The first week of my field education with the Department of Chaplaincy Services at the Division of Prisons I attended the North Carolina Coalition Against Domestic Violence Biennial Conference with Chaplain Betty Brown. I was privileged to listen in on conversations between workers from the Department of Social Services, Child Protective Services, the Division of Mental Health, and various domestic violence programs and shelters. The most interesting workshop that I attended was entitled “Domestic Violence and Children: Survival and Transcendence” led by Kit Gruelle and Lisa Floyd. Kit is a domestic violence survivor and an advocate for battered women and children. As the conference manual states, Lisa’s “voice and experience of calling 911 as a 6 year old girl, one night many years ago (the Lisa tape), has been used since then to educate thousands of people about domestic violence and the impact on children.” Listening to Lisa call 911 on this particularly horrible night was a heart-wrenching experience. While listening to her stepfather beat her mother, she continually used the word “please” when asking the dispatcher to send the police or hold on a minute and repeatedly voiced her concern for her “very delicate” baby brother and her little sister.
Several years ago, Kit was working with the police department and asked someone, “I wonder what this little girl is doing now. I wonder if we could find her and see how she’s doing.” The police were able to locate Lisa, and Kit’s knock on Lisa’s door was the beginning of a very meaningful friendship. Kit discovered that Lisa was in an abusive relationship of her own, but since they have met, Kit has helped Lisa walk through the process of ending that relationship. Lisa says that when she got pregnant with her second child something in her just snapped, and she knew she had to get out because she did not want to end up like her mother.
Lisa had no idea that her tape was being used to educate people about the effects of domestic violence on children. She only vaguely remembers signing away her rights to this tape, and no one ever told her why exactly they wanted it. Now as a twenty four year old woman, she still cannot listen to the tape because of all the pain she fears would surface. She wonders why they picked this particular tape since she called the police hundreds of times. Through her tears, she shared with us that her mother had not changed, that her older brother was in jail, that her sister was getting into trouble, and that she feared for the future of her little brother. She pleaded with the Child Protective Service (CPS) workers in the room to always be mindful of the child victims of domestic violence. The reality of her life and the lives of her siblings is a great testimony to the effects of domestic violence on children. Lisa told us that there were twenty-three documented cases of CPS coming to her house and that she nor her siblings were ever taken away from her mom. She said that she wishes she had been. Although she admitted that she would not have wanted to leave her mom initially, she said that in the end it would have been a better situation. She challenged us to always remember the children when dealing with domestic violence because they have no control or power to change their situation.
Someone asked Lisa if the church ever played a role in helping her family with domestic violence issues.
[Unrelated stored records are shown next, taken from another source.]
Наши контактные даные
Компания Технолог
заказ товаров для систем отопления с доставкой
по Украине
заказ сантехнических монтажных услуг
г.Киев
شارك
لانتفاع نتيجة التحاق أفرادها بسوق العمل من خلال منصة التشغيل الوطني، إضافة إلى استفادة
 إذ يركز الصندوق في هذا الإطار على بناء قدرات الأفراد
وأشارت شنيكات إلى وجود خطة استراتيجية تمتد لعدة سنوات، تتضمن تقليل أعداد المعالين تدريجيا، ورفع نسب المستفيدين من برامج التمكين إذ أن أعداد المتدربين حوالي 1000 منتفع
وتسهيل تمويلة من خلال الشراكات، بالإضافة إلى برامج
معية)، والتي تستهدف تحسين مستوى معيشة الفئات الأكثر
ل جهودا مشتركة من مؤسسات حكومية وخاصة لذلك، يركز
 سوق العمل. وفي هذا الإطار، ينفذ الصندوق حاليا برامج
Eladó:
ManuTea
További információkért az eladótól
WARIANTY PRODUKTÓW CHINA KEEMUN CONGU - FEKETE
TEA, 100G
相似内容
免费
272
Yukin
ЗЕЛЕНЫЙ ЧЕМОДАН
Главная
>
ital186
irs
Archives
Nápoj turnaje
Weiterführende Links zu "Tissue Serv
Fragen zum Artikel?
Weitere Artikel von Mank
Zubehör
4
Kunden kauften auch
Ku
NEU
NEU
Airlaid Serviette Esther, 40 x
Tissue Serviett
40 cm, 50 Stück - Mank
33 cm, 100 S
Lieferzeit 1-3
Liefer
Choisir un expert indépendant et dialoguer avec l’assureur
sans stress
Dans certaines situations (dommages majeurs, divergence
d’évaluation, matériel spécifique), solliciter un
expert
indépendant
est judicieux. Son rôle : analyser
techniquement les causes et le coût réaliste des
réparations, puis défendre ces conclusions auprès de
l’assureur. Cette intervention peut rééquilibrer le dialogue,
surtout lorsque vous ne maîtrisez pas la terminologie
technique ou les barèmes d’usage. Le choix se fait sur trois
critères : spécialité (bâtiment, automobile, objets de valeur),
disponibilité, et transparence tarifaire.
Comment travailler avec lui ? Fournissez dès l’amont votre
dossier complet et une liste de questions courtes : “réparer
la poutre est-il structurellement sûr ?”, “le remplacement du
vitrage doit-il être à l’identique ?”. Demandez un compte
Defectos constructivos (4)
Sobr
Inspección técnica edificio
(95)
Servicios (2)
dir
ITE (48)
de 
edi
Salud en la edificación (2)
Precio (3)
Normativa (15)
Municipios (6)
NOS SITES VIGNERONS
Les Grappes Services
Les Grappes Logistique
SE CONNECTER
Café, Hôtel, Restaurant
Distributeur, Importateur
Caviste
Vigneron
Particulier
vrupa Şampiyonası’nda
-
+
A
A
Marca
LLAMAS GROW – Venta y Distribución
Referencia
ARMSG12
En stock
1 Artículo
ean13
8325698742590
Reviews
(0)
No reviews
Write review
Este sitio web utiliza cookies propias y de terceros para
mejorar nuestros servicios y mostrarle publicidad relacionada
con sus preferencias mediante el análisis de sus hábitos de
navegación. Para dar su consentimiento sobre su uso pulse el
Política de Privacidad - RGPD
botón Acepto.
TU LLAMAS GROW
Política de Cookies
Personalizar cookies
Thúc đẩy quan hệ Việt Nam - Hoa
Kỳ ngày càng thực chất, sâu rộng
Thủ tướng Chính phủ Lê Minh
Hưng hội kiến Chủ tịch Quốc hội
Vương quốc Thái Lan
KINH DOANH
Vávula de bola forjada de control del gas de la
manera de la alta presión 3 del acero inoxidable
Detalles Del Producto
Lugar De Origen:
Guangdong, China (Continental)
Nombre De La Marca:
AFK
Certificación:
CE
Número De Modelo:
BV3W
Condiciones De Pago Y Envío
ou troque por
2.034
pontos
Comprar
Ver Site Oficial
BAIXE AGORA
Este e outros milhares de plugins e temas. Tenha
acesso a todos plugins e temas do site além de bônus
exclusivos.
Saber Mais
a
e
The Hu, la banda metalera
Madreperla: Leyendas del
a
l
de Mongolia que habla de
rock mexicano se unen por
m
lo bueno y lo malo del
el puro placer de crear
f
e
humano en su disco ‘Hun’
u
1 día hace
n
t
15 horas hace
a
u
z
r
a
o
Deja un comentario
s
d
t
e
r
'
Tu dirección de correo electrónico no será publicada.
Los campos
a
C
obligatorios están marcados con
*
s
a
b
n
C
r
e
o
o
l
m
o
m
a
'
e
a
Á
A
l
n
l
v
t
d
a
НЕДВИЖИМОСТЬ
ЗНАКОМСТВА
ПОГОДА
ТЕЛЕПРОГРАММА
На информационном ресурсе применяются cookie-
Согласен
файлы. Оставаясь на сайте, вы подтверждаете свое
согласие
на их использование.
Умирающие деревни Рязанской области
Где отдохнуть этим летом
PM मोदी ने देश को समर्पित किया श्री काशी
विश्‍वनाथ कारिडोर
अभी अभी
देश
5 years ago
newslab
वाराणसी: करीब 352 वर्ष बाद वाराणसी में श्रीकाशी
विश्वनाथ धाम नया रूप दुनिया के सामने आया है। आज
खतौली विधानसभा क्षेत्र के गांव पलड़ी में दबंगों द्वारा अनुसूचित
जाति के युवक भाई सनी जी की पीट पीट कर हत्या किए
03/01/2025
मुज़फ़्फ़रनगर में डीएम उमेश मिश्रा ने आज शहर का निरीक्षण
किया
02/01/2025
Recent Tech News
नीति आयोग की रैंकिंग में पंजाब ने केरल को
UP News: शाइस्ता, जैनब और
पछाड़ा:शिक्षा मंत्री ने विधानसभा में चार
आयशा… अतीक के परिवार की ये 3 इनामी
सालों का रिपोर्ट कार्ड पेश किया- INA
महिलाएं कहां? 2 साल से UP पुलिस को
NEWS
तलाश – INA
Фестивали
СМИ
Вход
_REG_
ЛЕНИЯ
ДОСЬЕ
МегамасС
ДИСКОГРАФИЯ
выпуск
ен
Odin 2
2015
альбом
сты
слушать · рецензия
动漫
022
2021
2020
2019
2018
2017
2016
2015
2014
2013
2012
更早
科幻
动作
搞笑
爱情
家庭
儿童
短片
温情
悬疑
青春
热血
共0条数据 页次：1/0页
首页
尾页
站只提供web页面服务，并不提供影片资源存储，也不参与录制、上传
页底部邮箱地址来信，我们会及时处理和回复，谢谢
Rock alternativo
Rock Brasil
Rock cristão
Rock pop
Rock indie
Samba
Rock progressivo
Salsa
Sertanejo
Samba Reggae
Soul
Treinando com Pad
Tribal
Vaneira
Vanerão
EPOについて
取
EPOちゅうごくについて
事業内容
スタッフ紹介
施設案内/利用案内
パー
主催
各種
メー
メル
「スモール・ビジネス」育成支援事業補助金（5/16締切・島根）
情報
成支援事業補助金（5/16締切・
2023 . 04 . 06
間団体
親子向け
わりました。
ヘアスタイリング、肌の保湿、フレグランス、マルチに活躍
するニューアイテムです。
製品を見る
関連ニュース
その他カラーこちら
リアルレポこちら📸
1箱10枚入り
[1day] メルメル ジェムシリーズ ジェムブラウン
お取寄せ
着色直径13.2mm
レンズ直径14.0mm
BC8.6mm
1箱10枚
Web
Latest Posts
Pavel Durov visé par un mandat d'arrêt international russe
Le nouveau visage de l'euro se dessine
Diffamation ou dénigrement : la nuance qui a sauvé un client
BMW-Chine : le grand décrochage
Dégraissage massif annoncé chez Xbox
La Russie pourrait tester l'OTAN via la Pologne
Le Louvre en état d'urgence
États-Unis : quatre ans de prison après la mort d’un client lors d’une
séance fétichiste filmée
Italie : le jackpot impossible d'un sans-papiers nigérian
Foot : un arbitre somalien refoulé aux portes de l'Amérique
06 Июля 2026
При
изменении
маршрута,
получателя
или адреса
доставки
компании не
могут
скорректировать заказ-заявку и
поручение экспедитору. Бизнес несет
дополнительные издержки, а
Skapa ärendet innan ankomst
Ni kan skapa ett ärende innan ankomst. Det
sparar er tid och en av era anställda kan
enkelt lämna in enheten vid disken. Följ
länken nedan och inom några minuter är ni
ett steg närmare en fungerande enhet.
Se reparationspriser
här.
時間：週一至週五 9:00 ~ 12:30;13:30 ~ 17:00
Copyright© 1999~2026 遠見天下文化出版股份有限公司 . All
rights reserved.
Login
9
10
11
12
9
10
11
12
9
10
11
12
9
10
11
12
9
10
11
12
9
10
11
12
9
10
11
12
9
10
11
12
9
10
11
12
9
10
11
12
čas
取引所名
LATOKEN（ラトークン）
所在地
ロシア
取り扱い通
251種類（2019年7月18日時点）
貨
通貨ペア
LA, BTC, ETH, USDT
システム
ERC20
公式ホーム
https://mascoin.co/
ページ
She said that she did not believe in God, but she knew of many people who did have faith and that their faith helped them “get through it.” I have to wonder if they meant they “got through it” by themselves with a silent response from the church. What have we done as Christians to help victims of domestic violence and even their abusers? Have we contributed to the problem with unfaithful readings of scripture? Have we ignored the signs and pretended as if nothing was wrong? How do we learn to speak honestly about the presence of domestic violence in the families who sit in our pews? And what can we do to minister to the abusers? I heard many of the groups at the conference speak very strongly about locking abusers up. But even if they are imprisoned, they will eventually get out. And, as Christians, locking people up cannot be the solution for us. How will we help to bring about change in the lives of all who are caught up in the cycle of domestic violence? How will share God’s love with them all, even the abusers?